Tax cuts off as Govt fights recession
BY COLIN ESPINER
Tax cuts are off the table before the next election, but Finance Minister Bill English's belt-tightening Budget has staved off a credit downgrade. Parliament went into urgency last night to pass the backtrack on tax, which would have put an additional $10 a week in the pockets of average income-earners.
International ratings agency Standard & Poor's last night upgraded New Zealand's credit rating from AA+ negative to stable in the wake of the Budget, saying English's first effort as finance minister had delivered a "sound outlook".
A ratings cut could have added $600m to the country's interest bill, and fear of a downgrade prompted the Government to prune spending and cancel tax cuts to reduce debt.
Budget 2009 defers indefinitely the tax cuts planned for 2010 and 2011, and English said they were unlikely to occur before the next election unless there was a "miraculous" change in the Government's accounts.

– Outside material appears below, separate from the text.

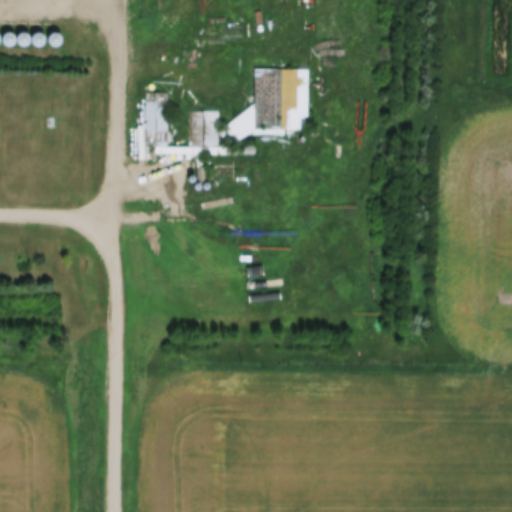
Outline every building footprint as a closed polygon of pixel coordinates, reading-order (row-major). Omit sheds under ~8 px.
[(8,40),(11,39),(14,37),(15,33),(14,30),(11,27),(8,26),(4,27),(2,30),(1,33),(2,37),(4,39),(8,40)] [(23,40),(27,39),(29,37),(30,33),(29,30),(27,27),(23,26),(20,27),(17,30),(16,33),(17,37),(20,39),(23,40)] [(38,41),(42,40),(45,38),(45,34),(45,31),(42,28),(38,27),(35,28),(32,31),(31,34),(32,38),(35,40),(38,41)] [(254,62),(307,62),(307,128),(254,128),(254,123),(254,97),(254,62)] [(168,141),(154,141),(146,141),(146,86),(168,86),(168,141)] [(217,141),(217,124),(254,97),(254,123),(231,141),(217,141)] [(217,105),(217,124),(217,141),(194,141),(194,105),(217,105)] [(191,176),(194,175),(195,172),(194,169),(190,168),(187,169),(186,172),(188,175),(191,176)] [(206,183),(209,181),(210,178),(209,175),(205,174),(202,175),(201,178),(202,181),(206,183)] [(196,183),(199,182),(200,179),(199,176),(196,175),(193,176),(192,179),(193,182),(196,183)]
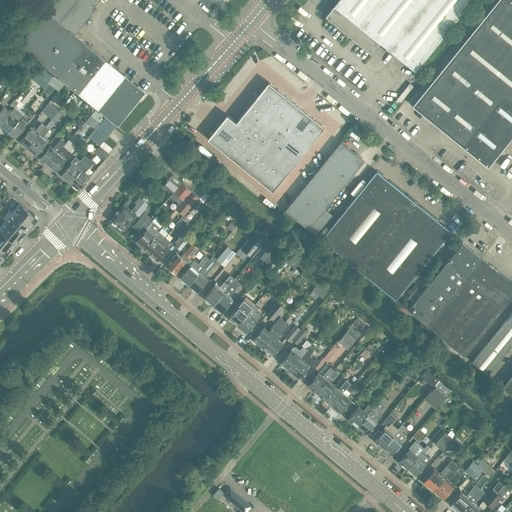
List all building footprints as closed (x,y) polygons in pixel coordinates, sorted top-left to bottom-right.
[(218,0),(50,0),(43,9),(45,11),(18,44),(117,125),(145,91),(74,33),(96,6),(95,4),(98,0),(201,0),(212,8),(218,0)] [(415,71),(472,0),(337,0),(325,16),(371,53),(379,42),(415,71)] [(511,136),(511,0),(497,0),(413,105),(488,166),(511,136)] [(268,81),(257,95),(267,103),(278,90),(268,81)] [(29,85),(22,93),(28,98),(35,90),(29,85)] [(278,90),(267,103),(276,111),(287,97),(278,90)] [(257,95),(250,104),(277,127),(285,118),(276,111),(267,103),(257,95)] [(287,97),(276,111),(285,118),(296,104),(287,97)] [(0,124),(0,125),(14,108),(18,103),(14,99),(10,105),(12,107),(9,111),(3,106),(0,109),(0,124)] [(49,102),(42,110),(51,119),(59,110),(49,102)] [(250,104),(242,113),(270,136),(277,127),(250,104)] [(296,104),(285,118),(294,125),(305,111),(296,104)] [(17,107),(16,109),(14,108),(0,125),(8,131),(22,114),(24,113),(17,107)] [(59,110),(51,119),(55,122),(56,123),(63,114),(59,110)] [(103,117),(95,110),(85,122),(93,129),(103,117)] [(305,111),(294,125),(303,132),(314,119),(305,111)] [(235,122),(245,130),(254,137),(263,145),(270,136),(242,113),(235,122)] [(15,137),(29,120),(22,114),(8,131),(15,137)] [(226,114),(219,123),(238,138),(245,130),(235,122),(226,114)] [(114,128),(116,127),(104,117),(92,131),(104,141),(111,133),(114,128)] [(285,118),(277,127),(306,150),(313,141),(303,132),(294,125),(285,118)] [(314,119),(303,132),(313,141),(324,127),(314,119)] [(36,155),(49,140),(44,135),(52,126),(48,123),(45,126),(28,147),(31,150),(31,152),(34,154),(35,154),(36,155)] [(219,123),(214,130),(232,145),(238,138),(219,123)] [(28,147),(45,126),(41,124),(35,131),(31,127),(19,140),(20,141),(20,143),(23,145),(24,145),(28,147)] [(277,127),(270,136),(298,158),(306,150),(277,127)] [(214,130),(207,138),(226,153),(232,145),(214,130)] [(232,145),(226,153),(235,161),(254,137),(245,130),(238,138),(232,145)] [(270,136),(263,145),(291,167),(298,158),(270,136)] [(254,137),(235,161),(244,168),(256,154),(263,145),(254,137)] [(46,163),(48,164),(57,153),(63,146),(65,143),(61,140),(60,139),(52,148),(49,145),(39,157),(41,158),(41,160),(42,161),(43,162),(44,163),(46,163)] [(318,216),(364,160),(361,158),(362,158),(342,142),(341,142),(340,141),(338,144),(286,211),(308,228),(318,216)] [(103,142),(95,152),(104,160),(104,159),(109,153),(108,152),(111,148),(103,142)] [(263,145),(256,154),(265,161),(274,168),(284,176),(291,167),(263,145)] [(56,171),(66,160),(62,157),(68,150),(63,146),(57,153),(48,164),(56,171)] [(256,154),(244,168),(253,176),(265,161),(256,154)] [(70,162),(60,174),(70,182),(89,159),(84,155),(80,161),(75,157),(70,162)] [(89,159),(70,182),(79,189),(89,177),(82,171),(85,167),(87,169),(93,162),(89,159)] [(265,161),(253,176),(262,183),(274,168),(265,161)] [(274,168),(262,183),(272,191),(284,176),(274,168)] [(395,299),(451,231),(433,216),(376,170),(339,216),(321,239),(395,299)] [(188,209),(198,197),(206,187),(198,180),(189,189),(191,190),(184,199),(180,203),(188,209)] [(182,182),(175,190),(184,199),(191,190),(189,189),(182,182)] [(123,204),(111,219),(111,222),(114,224),(117,224),(123,230),(136,215),(138,216),(148,204),(139,196),(134,202),(136,204),(131,210),(123,204)] [(37,217),(24,207),(20,203),(12,212),(29,226),(37,217)] [(146,220),(151,214),(146,210),(141,216),(146,220)] [(29,226),(12,212),(5,220),(22,234),(29,226)] [(22,234),(5,220),(0,226),(0,230),(15,243),(22,234)] [(142,247),(153,234),(154,234),(150,231),(154,227),(150,224),(135,241),(142,247)] [(15,243),(0,230),(0,244),(8,251),(15,243)] [(150,254),(165,237),(157,230),(154,234),(143,247),(150,254)] [(251,257),(265,241),(254,232),(240,248),(251,257)] [(176,243),(182,237),(177,233),(172,240),(176,243)] [(157,260),(172,243),(165,237),(150,254),(157,260)] [(179,249),(186,241),(182,237),(175,246),(179,249)] [(176,274),(199,246),(193,241),(188,247),(189,248),(184,253),(183,253),(180,256),(176,253),(175,254),(174,254),(172,257),(172,258),(166,265),(171,270),(170,271),(173,273),(174,272),(176,274)] [(256,254),(267,263),(273,256),(269,253),(274,246),(267,241),(256,254)] [(436,332),(492,265),(463,242),(408,309),(436,332)] [(8,251),(0,244),(0,259),(1,260),(8,251)] [(225,266),(235,253),(227,246),(216,259),(225,266)] [(188,284),(210,259),(205,254),(200,259),(201,260),(198,263),(194,259),(180,277),(181,278),(181,280),(184,282),(186,282),(188,284)] [(197,292),(208,279),(204,276),(216,262),(211,257),(210,259),(188,284),(192,287),(192,289),(194,291),(196,290),(197,292)] [(511,296),(511,281),(492,265),(436,332),(464,355),(511,296)] [(213,304),(230,284),(234,279),(229,275),(221,285),(222,285),(219,289),(214,285),(204,297),(205,298),(205,300),(208,302),(210,302),(213,304)] [(312,289),(322,298),(328,292),(317,283),(312,289)] [(222,312),(232,299),(225,294),(226,292),(228,293),(230,292),(231,293),(235,288),(230,284),(213,304),(216,307),(216,309),(218,311),(221,311),(222,312)] [(250,309),(254,304),(251,300),(246,306),(250,309)] [(273,319),(283,307),(276,301),(266,313),(273,319)] [(256,320),(260,315),(255,311),(258,307),(254,304),(250,309),(247,313),(237,325),(240,328),(241,330),(243,332),(245,332),(246,333),(256,320)] [(237,325),(247,313),(238,305),(228,317),(229,318),(229,320),(231,322),(233,322),(237,325)] [(488,374),(511,344),(511,312),(472,361),(488,374)] [(262,348),(280,325),(276,322),(269,331),(263,326),(252,339),(254,340),(254,341),(262,348)] [(361,331),(352,323),(338,341),(347,348),(361,331)] [(272,355),(282,342),(284,338),(280,335),(284,329),(280,325),(262,348),(269,354),(271,354),(272,355)] [(289,341),(299,329),(295,325),(285,337),(289,341)] [(308,332),(303,328),(292,340),(297,344),(308,332)] [(289,370),(306,350),(303,347),(300,351),(295,347),(293,347),(280,362),(281,363),(281,364),(284,367),(286,366),(289,370)] [(299,378),(310,366),(313,369),(324,357),(319,353),(318,354),(309,347),(308,349),(307,348),(306,350),(289,370),(294,374),(294,375),(297,377),(298,377),(299,378)] [(420,375),(409,365),(404,372),(415,382),(420,375)] [(315,392),(326,379),(329,376),(333,379),(338,373),(330,366),(322,375),(318,372),(307,385),(309,386),(308,387),(312,390),(312,389),(315,392)] [(377,375),(372,372),(359,388),(363,392),(377,375)] [(511,395),(511,376),(503,388),(511,395)] [(324,398),(334,385),(326,379),(315,392),(318,394),(318,395),(322,398),(322,397),(324,398)] [(332,405),(350,383),(346,380),(339,389),(334,385),(324,398),(325,399),(324,400),(328,404),(328,403),(332,405)] [(451,391),(438,380),(424,398),(436,408),(451,391)] [(340,412),(351,399),(346,395),(354,387),(350,383),(332,405),(334,408),(334,409),(338,412),(338,411),(340,412)] [(356,426),(374,405),(370,402),(363,411),(357,406),(347,419),(349,420),(349,421),(351,423),(353,423),(356,426)] [(366,434),(376,422),(371,417),(378,408),(374,405),(356,426),(360,429),(361,431),(364,433),(365,433),(366,434)] [(394,420),(388,415),(382,423),(385,426),(388,427),(394,420)] [(409,440),(419,428),(413,423),(403,435),(409,440)] [(382,447),(392,435),(384,428),(373,440),(377,443),(377,444),(380,447),(381,447),(382,447)] [(424,433),(419,428),(409,440),(414,445),(424,433)] [(435,444),(443,450),(453,438),(445,432),(435,444)] [(391,454),(403,440),(399,437),(397,439),(392,435),(382,447),(383,448),(383,449),(386,452),(387,452),(391,454)] [(453,438),(443,450),(450,457),(461,445),(453,438)] [(406,468),(417,455),(408,449),(398,461),(401,464),(402,465),(405,467),(406,467),(406,468)] [(415,475),(425,463),(429,458),(421,451),(417,455),(406,468),(408,469),(408,470),(410,472),(412,472),(415,475)] [(503,459),(511,466),(511,455),(509,453),(503,459)] [(433,489),(455,463),(450,460),(446,466),(440,472),(442,474),(441,476),(433,469),(423,481),(424,482),(424,483),(427,486),(429,486),(433,489)] [(482,460),(477,465),(469,474),(474,479),(487,464),(482,460)] [(465,470),(469,474),(477,465),(473,461),(465,470)] [(443,498),(453,485),(445,479),(446,477),(449,479),(459,467),(455,463),(433,489),(437,493),(437,494),(440,497),(441,497),(443,498)] [(483,500),(488,503),(497,492),(503,485),(499,481),(483,500)] [(459,511),(479,489),(475,485),(465,496),(460,492),(450,504),(459,511)] [(218,500),(224,493),(218,488),(212,495),(218,500)] [(459,511),(475,511),(479,508),(474,503),(483,492),(479,489),(459,511)] [(228,490),(219,501),(232,511),(248,511),(251,510),(228,490)] [(497,492),(488,503),(492,507),(502,495),(497,492)]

Parliament went into urgency last night to pass the backtrack on tax, which would have put an additional $10 a week in the pockets of average income-earners not already claiming other benefits.
The breach of the election pledge will save the Government $900m, on top of a further $2 billion that English has lopped from departmental budgets over the next four years.
National's cost-cutting drive has also resulted in contributions to the New Zealand Superannuation Fund being cut from $2b to just $250m this year, with no more payments scheduled until 2020.
And English is pledging to lower the amount of new spending initiatives in future budgets by $600m each year in a bid to turn around spiralling cash deficits and mounting public debt.
Budget 2009 reveals the Government has managed to flatten previously steepening gross debt forecasts, in what English yesterday told Parliament was "the deepest, most synchronised recession since the 1930s". But the amount the country owes will still continue to rise until 2017, where it will peak at 43 per cent of gross domestic product before starting to fall again.
English has not managed to tame a decade of cash deficits, either, despite describing such forecasts as "unacceptable" last December. Treasury says the Government's deficits will peak at $9.6b in 2012 and the country will not return to surpluses until 2019.
"I have the dubious distinction of being the first finance minister in 60 years to deliver a budget when the world economy is shrinking," English said. "Every worst-case scenario has eventuated."
But National is still planning to spend an extra $2.9b in the next financial year, driven by increases in health, education, infrastructure, and benefit payments as the number of jobless mounts.
Treasury is predicting unemployment, currently 5 per cent, will peak at 8 per cent in September next year a rise from 105,000 to 179,000 jobless.
Treasury also provides a gloomy forecast for growth, predicting the economy will continue to contract throughout next year by 1.7 per cent before returning to slow growth in 2011.
Prime Minister John Key last night celebrated securing the country's credit rating, claiming National had saved the economy from Labour's "credit-card economics" with a sensible and cautious Budget.
But Labour leader Phil Goff said the Budget was "dishonest" and had no plan for jobs growth. "It says one thing, but does another. It is full of rhetoric but empty of substance or vision."
Most business leaders described the Budget as a step in the right direction, but overly cautious. Unions also criticised the lack of a jobs plan.
Health is the big winner in the Budget, with National retaining the extra $750m Labour put aside in last year's accounts. Much of the money will go to district health boards to fund subsidised medicines, including the breast cancer drug Herceptin, and to lower elective-surgery waiting lists.
The Government is also pledging $1b over four years for education, much of it on new school buildings and an increase in operations grants. But some of the money is coming from cuts in other areas, including tertiary and early childhood education.
Some $600m is being "re-prioritised" in education, while the Ministry of Social Development suffers a $428m cut, most of it from administration staff.
Other portfolios to receive budget cuts include Foreign Affairs ($105m), aid ($166m), economic development ($180m), housing ($90m), and conservation ($54m).
More money is being spent on law and order, however, including an additional $900m for 600 more police, 246 more probation officers, and 1000 more prison beds to be achieved through double bunking at five prisons.
Most of the other spending plans were already known, including the $320m home insulation programme and $290m to kick-start the Government's $1.5b broadband-to-the-home plan.